According to the datasheet(link), sampling frequency of ToF sensor can be up to 50 Hz (20ms interval). Based on SparkFun_VL53L1X_Arduino_Library, the function getIntermeasurementPeriod() can return measurement interval in millisecond. Hence the default sensor speed is shown as below.

As mentioned before, since the presence of while loop that waits until both sensor get ready to send data can slow down the frequency of printing out the measured distances, the interval between two printed readings may not represent the real sampling frequency of the sensor effectively.
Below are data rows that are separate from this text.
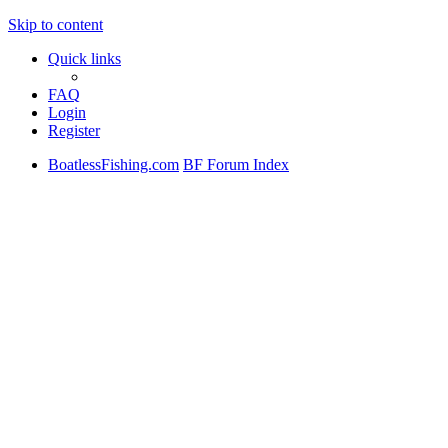
Skip to content
Quick links
FAQ
Login
Register
BoatlessFishing.com
BF Forum Index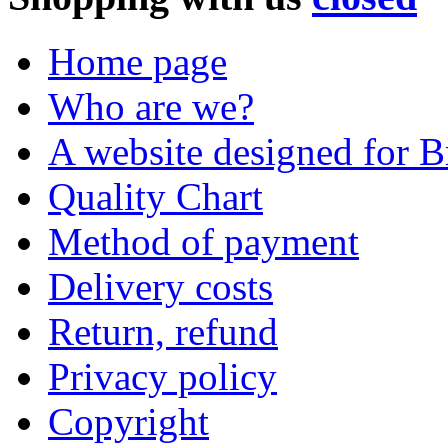
Home page
Who are we?
A website designed for Br
Quality Chart
Method of payment
Delivery costs
Return, refund
Privacy policy
Copyright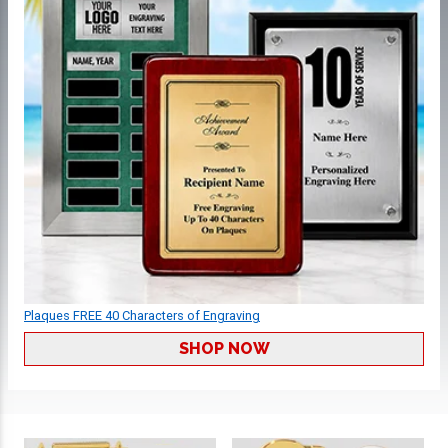
Plaques FREE 40 Characters of Engraving
SHOP NOW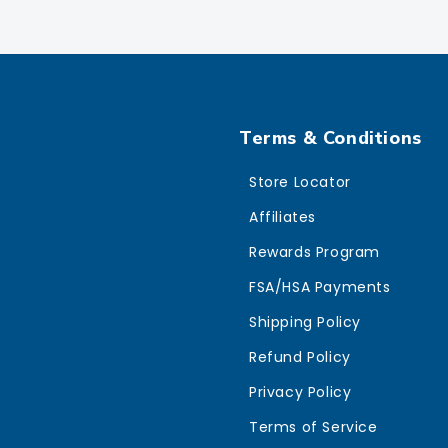
Terms & Conditions
Store Locator
Affiliates
Rewards Program
FSA/HSA Payments
Shipping Policy
Refund Policy
Privacy Policy
Terms of Service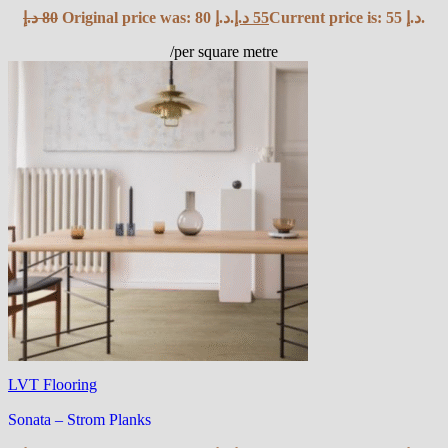
د.إ
80
Original price was: 80 د.إ.
د.إ
55
Current price is: 55 د.إ.
/per square metre
LVT Flooring
Sonata – Strom Planks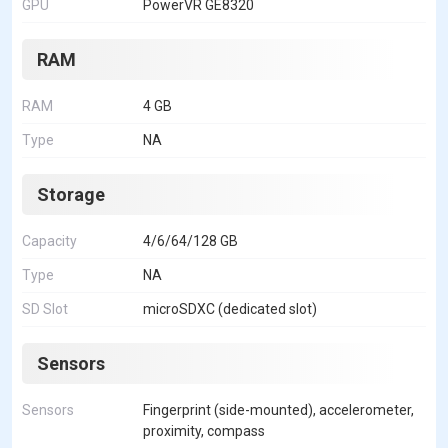
GPU
PowerVR GE8320
RAM
RAM
4 GB
Type
NA
Storage
Capacity
4/6/64/128 GB
Type
NA
SD Slot
microSDXC (dedicated slot)
Sensors
Sensors
Fingerprint (side-mounted), accelerometer,
proximity, compass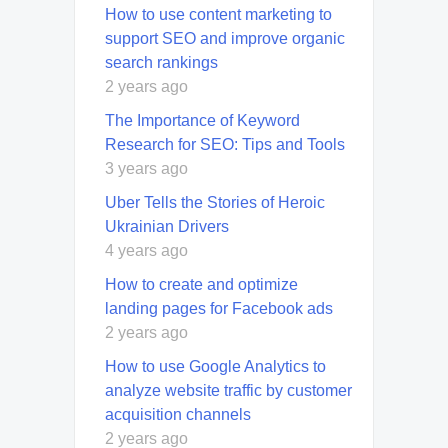
How to use content marketing to
support SEO and improve organic
search rankings
2 years ago
The Importance of Keyword
Research for SEO: Tips and Tools
3 years ago
Uber Tells the Stories of Heroic
Ukrainian Drivers
4 years ago
How to create and optimize
landing pages for Facebook ads
2 years ago
How to use Google Analytics to
analyze website traffic by customer
acquisition channels
2 years ago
Task 5: Data transmission via BLE

The final task is to transmit the sensors' collected data from Artemis to computer side via Bluetooth.

On the Artemis side, a new class ToF_Sensor.h is defined which has two functions: init() to initialize both sensors and change one of its I2C address; measure_dist to conduct distance measurement and store results to a EString: tx_estring_value2. The main body of this class is basically copy of Task 3 codes.

Similar to lab 2, a new command case tof_data is created to call the function sensors.measure_dist() to conduct the distance measurement, send the string sensors.tx_estring_value2 storing measurement to computer side, and print out the measurement on the Serial Monitor.

On the computer side, a callback function is defined to receive the string containing time-stamped readings from both sensors.

In order to print the time v.s. distance graph, the timestamp, sensor1 reading and sensor2 reading need to be extracted from the ToF_data string respectively. A function is defined loop for 10 seconds and extract time, measured distance from first and second sensors to store them to three lists.

Eventually, according to the data from three lists, the time v.s. distance plot can be sketched as below.

Additional Tasks

- Infrared transmission based sensor

Distance sensors such as IR distance sensors and ToF sensors are infrared transmission based sensors.

Generally, an IR sensor includes a infrared LED to emit beam to the environment, the distance measurement is then based on receiving reflected beam from obstacles to compute the distance. Despite its attractive price and relatively good performance, it is difficult to use an IR sensor to measure a long distance, since the longer the distance, the smaller the angle and hence more difficult to detect the angle and compute distance. It is also sensitive to surface colors, textures and ambient light condition.

ToF sensor emits a PWM (pulse width modulated) signal to the environment and records the time until the reflecting signal is received, hence to calculate the distance. Since its using wave as media, the speed is close to light speed and it is almost insensitive to surface colors, textures or ambient light.